Alors que les salariés de GFT tiraient depuis plusieurs mois déjà la sonnette d’alarme quant à l’avenir de leur usine, la direction de Ford est venue confirmer ces inquiétudes, en annonçant fin août se retirer des actionnaires du site, partagé avec l’entreprise Magna.
Si la charge de production est maintenue jusqu’à 2023, l’annonce du retrait de Ford Motor Company, unique client de l’usine de production de boîte à vitesses manuelles, menace l’avenir des quelques 1000 travailleurs du site. Une nouvelle catastrophe industrielle en Nouvelle-Aquitaine, à quelques mois de la fermeture de l’usine voisine Ford Aquitaine Industries, au sein de laquelle travaillait Philippe Poutou - porte-parole du NPA et désormais conseiller municipal de Bordeaux en Luttes - laissant 800 ouvriers sur le carreau. 

Ford cherche ainsi se débarrasser du site de Getrag, en confiant la gestion d’un éventuel PSE à l’entreprise Magna, celle-ci ayant moins de responsabilités. En effet, Ford a historiquement reçu des millions de subventions publiques pour « maintenir les emplois », tout en se désengageant d’un site à l’autre. Cependant, Ford étant mono-client de l’usine, cette annonce inquiète à juste titre les salariés sur l’avenir de leurs emplois. « Les représentants de Magna nous disent qu’ils veulent reprendre l’usine mais nous expliquent qu’ils n’ont pas de nouveaux clients, pas de nouveaux produits, mais qu’on devrait leur faire confiance puisqu’ils ont une stratégie et un service commercial. » explique Gilles, ouvrier de GFT et délégué de la CGT. «  On réclame que Ford assume ses responsabilités, cela fait près de cinquante ans qu’ils sont sur Blanquefort, qu’ils ont accumulé des années et des années de dividendes et de bénéfices, ils ont donc une responsabilité vis-à-vis des salariés. »

============

Votre tâche. D'après l'extrait sur l'usine GFT, indiquez quel est l'unique client de l'usine de production de boîtes à vitesses manuelles.

Matériel fourni.

============

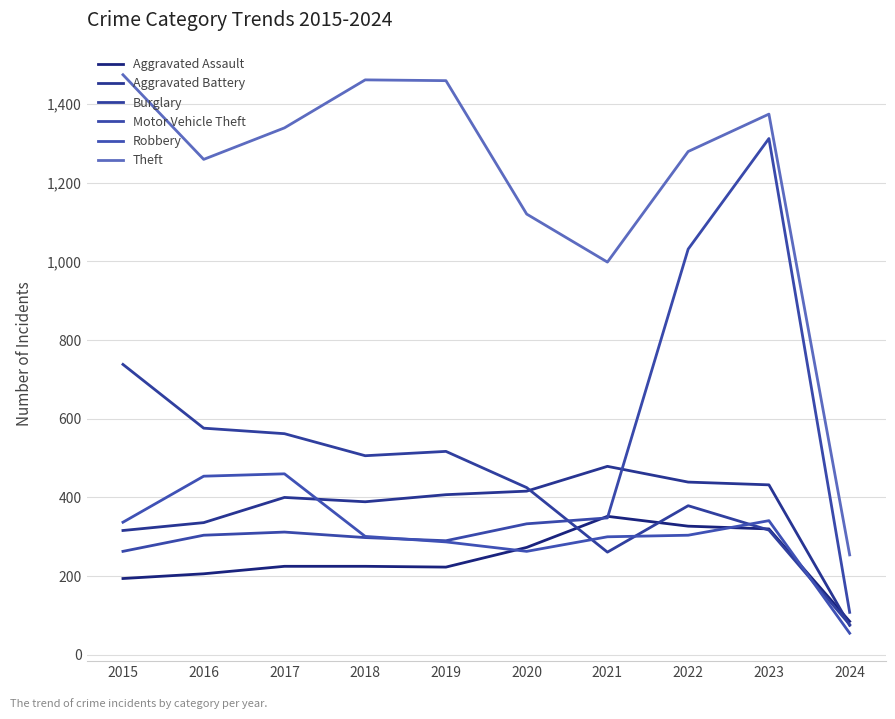

At which category does Burglary reach its first local valley?

2018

============

Réponse rédigée. Ford Motor Company est l'unique client de l'usine.